» Assignment:
Using the records that appear below, write out exactly the lines from the one with "SPECIFIKACIJA" through the one with "Bermanfaat Nyata Bagi", keeping both end lines.

» Provided records:

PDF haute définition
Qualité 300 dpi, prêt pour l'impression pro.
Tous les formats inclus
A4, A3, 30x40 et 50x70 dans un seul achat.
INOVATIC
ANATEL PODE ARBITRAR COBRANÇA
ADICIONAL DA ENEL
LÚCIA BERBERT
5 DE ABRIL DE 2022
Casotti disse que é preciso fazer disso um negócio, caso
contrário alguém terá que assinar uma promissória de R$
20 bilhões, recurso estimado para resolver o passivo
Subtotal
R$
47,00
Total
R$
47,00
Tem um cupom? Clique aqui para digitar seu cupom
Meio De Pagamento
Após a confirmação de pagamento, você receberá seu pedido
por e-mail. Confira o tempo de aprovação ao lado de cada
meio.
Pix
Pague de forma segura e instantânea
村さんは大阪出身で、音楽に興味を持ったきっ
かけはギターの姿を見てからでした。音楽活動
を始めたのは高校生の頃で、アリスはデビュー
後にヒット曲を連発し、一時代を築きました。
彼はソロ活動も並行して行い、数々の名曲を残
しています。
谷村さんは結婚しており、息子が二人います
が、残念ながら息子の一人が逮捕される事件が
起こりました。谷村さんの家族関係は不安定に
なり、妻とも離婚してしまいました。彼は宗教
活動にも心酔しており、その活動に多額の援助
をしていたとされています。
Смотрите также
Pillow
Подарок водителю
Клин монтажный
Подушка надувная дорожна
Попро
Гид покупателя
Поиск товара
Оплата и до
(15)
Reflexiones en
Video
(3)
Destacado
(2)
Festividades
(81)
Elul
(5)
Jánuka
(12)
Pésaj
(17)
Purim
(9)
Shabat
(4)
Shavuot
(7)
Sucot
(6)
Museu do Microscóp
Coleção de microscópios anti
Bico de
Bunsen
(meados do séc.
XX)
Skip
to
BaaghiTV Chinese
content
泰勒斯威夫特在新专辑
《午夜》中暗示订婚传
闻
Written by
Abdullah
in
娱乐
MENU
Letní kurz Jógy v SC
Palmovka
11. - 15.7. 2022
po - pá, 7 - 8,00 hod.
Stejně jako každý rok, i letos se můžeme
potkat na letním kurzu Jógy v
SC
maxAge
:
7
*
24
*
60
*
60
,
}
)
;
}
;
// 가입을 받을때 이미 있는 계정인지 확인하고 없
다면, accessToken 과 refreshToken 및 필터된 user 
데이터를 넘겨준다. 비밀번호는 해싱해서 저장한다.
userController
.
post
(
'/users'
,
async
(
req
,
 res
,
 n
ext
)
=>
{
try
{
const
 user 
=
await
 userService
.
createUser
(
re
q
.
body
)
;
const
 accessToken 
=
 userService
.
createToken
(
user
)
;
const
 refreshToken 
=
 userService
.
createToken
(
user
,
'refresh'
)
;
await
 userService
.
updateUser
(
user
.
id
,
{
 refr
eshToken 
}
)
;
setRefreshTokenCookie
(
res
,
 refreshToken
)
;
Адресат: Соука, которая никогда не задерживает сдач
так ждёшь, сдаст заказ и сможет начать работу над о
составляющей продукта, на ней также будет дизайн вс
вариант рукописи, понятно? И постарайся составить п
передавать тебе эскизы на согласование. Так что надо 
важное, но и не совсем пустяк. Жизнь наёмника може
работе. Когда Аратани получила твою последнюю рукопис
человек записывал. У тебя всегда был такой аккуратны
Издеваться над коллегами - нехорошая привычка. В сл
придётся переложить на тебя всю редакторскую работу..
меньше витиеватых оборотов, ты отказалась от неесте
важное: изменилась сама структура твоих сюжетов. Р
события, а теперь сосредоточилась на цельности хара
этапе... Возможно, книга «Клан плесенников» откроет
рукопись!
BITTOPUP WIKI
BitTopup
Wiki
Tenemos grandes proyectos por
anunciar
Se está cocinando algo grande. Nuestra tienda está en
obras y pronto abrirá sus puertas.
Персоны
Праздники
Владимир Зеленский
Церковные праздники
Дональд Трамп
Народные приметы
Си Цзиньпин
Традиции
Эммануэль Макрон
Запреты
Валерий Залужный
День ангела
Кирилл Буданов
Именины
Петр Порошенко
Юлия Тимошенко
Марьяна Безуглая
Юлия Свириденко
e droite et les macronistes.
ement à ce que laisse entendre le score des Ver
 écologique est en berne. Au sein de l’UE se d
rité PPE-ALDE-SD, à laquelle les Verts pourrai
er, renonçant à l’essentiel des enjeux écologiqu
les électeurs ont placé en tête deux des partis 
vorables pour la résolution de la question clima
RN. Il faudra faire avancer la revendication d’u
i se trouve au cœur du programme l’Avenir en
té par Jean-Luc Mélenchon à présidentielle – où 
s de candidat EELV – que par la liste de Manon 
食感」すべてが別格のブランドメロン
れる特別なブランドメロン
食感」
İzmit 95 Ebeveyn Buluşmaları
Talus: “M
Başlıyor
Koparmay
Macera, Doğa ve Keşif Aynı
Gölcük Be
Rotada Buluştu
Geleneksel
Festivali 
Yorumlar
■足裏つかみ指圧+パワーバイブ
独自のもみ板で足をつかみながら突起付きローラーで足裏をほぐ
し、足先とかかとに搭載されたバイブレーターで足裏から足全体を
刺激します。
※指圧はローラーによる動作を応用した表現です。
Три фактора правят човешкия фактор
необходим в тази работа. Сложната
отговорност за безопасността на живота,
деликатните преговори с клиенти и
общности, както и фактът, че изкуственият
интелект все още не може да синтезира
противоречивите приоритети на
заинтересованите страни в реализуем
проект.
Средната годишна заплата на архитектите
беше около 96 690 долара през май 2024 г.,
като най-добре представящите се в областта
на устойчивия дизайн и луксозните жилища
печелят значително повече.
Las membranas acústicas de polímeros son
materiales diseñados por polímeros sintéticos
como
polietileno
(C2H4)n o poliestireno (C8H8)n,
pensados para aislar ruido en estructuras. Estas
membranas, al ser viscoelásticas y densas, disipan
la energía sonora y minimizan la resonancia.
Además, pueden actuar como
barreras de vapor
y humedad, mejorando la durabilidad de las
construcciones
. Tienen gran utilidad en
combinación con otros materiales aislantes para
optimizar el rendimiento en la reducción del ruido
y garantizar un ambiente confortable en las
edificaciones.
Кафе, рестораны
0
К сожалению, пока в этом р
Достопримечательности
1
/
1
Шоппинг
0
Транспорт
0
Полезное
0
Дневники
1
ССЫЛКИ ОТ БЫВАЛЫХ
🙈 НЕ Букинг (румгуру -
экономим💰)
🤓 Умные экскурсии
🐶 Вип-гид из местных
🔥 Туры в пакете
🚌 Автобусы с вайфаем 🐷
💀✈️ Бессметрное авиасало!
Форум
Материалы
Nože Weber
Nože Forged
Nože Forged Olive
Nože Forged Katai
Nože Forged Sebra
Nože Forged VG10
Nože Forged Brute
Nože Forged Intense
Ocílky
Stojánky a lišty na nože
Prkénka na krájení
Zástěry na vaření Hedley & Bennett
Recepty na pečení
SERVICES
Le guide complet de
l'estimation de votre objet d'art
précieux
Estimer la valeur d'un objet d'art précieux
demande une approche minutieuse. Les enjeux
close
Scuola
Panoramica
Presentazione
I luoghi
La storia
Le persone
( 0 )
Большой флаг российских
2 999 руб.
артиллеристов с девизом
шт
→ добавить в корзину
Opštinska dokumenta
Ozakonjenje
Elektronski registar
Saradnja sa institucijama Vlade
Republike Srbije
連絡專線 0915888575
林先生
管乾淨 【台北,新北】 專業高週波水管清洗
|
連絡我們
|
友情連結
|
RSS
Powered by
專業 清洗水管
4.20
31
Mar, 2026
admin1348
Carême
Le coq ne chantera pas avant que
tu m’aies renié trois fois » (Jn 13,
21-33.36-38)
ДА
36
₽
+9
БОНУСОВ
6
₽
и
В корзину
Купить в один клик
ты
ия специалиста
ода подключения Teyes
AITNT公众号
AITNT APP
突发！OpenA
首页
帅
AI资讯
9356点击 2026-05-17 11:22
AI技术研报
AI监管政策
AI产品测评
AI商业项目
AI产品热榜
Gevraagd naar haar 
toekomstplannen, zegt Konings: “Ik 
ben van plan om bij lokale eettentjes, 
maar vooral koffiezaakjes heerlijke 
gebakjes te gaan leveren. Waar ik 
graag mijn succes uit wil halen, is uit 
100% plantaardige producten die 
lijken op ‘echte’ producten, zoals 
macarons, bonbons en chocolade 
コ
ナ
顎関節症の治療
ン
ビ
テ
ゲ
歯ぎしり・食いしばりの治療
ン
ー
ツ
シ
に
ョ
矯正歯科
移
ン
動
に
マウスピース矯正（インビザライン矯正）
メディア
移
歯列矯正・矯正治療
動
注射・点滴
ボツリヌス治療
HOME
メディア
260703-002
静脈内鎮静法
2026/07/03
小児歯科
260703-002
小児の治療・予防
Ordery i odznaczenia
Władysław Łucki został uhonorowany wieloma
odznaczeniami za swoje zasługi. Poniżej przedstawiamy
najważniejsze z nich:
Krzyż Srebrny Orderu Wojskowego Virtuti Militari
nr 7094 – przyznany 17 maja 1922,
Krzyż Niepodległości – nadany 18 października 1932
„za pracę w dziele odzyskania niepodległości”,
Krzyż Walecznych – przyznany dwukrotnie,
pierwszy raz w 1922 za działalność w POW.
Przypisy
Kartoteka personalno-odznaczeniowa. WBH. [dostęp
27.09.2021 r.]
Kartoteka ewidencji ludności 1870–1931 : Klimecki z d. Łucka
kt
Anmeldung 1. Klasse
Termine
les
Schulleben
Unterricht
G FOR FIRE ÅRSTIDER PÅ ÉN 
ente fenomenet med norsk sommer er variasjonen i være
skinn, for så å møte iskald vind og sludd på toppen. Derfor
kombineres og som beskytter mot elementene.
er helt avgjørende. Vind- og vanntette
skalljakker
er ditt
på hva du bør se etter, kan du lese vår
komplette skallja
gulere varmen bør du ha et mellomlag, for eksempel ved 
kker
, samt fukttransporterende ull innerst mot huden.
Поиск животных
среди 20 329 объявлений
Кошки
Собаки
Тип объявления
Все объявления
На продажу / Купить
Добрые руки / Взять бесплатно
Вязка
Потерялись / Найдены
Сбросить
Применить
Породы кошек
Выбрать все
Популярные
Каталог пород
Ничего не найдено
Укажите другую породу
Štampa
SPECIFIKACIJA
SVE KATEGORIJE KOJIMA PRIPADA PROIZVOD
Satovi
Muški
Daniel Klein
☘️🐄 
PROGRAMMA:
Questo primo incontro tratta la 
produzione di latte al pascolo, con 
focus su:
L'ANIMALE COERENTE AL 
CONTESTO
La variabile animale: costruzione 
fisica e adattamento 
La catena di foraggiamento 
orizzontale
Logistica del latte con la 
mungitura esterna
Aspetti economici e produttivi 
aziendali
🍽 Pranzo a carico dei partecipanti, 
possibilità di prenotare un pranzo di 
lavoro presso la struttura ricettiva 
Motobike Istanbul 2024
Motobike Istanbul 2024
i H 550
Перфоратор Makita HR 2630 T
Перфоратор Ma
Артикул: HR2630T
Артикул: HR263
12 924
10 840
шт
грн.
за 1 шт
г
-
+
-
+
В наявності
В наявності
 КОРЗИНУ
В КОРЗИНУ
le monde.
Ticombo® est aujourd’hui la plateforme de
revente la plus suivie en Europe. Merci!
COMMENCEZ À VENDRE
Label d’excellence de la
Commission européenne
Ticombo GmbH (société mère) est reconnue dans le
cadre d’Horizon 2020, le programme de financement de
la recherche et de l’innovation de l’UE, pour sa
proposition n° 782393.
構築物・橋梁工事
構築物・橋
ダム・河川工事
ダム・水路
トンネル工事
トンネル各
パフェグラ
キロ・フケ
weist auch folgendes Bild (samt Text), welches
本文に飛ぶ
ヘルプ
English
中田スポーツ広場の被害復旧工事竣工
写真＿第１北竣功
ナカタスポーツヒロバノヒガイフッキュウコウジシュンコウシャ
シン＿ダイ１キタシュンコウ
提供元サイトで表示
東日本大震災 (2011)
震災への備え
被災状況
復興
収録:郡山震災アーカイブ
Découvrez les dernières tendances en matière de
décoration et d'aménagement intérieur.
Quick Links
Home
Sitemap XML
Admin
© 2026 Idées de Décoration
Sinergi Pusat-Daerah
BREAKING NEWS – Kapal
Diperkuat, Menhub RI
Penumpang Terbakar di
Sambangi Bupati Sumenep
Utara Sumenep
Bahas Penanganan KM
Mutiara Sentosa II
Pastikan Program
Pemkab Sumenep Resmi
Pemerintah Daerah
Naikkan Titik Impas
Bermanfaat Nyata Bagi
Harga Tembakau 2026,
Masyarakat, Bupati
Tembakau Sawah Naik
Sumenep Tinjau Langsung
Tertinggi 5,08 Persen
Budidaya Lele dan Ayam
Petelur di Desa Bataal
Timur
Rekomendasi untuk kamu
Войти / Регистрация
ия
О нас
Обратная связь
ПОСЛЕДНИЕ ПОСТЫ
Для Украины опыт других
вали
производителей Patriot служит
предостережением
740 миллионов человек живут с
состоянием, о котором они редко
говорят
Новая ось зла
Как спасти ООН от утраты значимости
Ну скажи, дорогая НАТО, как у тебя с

» The completed task:
SPECIFIKACIJA
SVE KATEGORIJE KOJIMA PRIPADA PROIZVOD
Satovi
Muški
Daniel Klein
☘️🐄 
PROGRAMMA:
Questo primo incontro tratta la 
produzione di latte al pascolo, con 
focus su:
L'ANIMALE COERENTE AL 
CONTESTO
La variabile animale: costruzione 
fisica e adattamento 
La catena di foraggiamento 
orizzontale
Logistica del latte con la 
mungitura esterna
Aspetti economici e produttivi 
aziendali
🍽 Pranzo a carico dei partecipanti, 
possibilità di prenotare un pranzo di 
lavoro presso la struttura ricettiva 
Motobike Istanbul 2024
Motobike Istanbul 2024
i H 550
Перфоратор Makita HR 2630 T
Перфоратор Ma
Артикул: HR2630T
Артикул: HR263
12 924
10 840
шт
грн.
за 1 шт
г
-
+
-
+
В наявності
В наявності
 КОРЗИНУ
В КОРЗИНУ
le monde.
Ticombo® est aujourd’hui la plateforme de
revente la plus suivie en Europe. Merci!
COMMENCEZ À VENDRE
Label d’excellence de la
Commission européenne
Ticombo GmbH (société mère) est reconnue dans le
cadre d’Horizon 2020, le programme de financement de
la recherche et de l’innovation de l’UE, pour sa
proposition n° 782393.
構築物・橋梁工事
構築物・橋
ダム・河川工事
ダム・水路
トンネル工事
トンネル各
パフェグラ
キロ・フケ
weist auch folgendes Bild (samt Text), welches
本文に飛ぶ
ヘルプ
English
中田スポーツ広場の被害復旧工事竣工
写真＿第１北竣功
ナカタスポーツヒロバノヒガイフッキュウコウジシュンコウシャ
シン＿ダイ１キタシュンコウ
提供元サイトで表示
東日本大震災 (2011)
震災への備え
被災状況
復興
収録:郡山震災アーカイブ
Découvrez les dernières tendances en matière de
décoration et d'aménagement intérieur.
Quick Links
Home
Sitemap XML
Admin
© 2026 Idées de Décoration
Sinergi Pusat-Daerah
BREAKING NEWS – Kapal
Diperkuat, Menhub RI
Penumpang Terbakar di
Sambangi Bupati Sumenep
Utara Sumenep
Bahas Penanganan KM
Mutiara Sentosa II
Pastikan Program
Pemkab Sumenep Resmi
Pemerintah Daerah
Naikkan Titik Impas
Bermanfaat Nyata Bagi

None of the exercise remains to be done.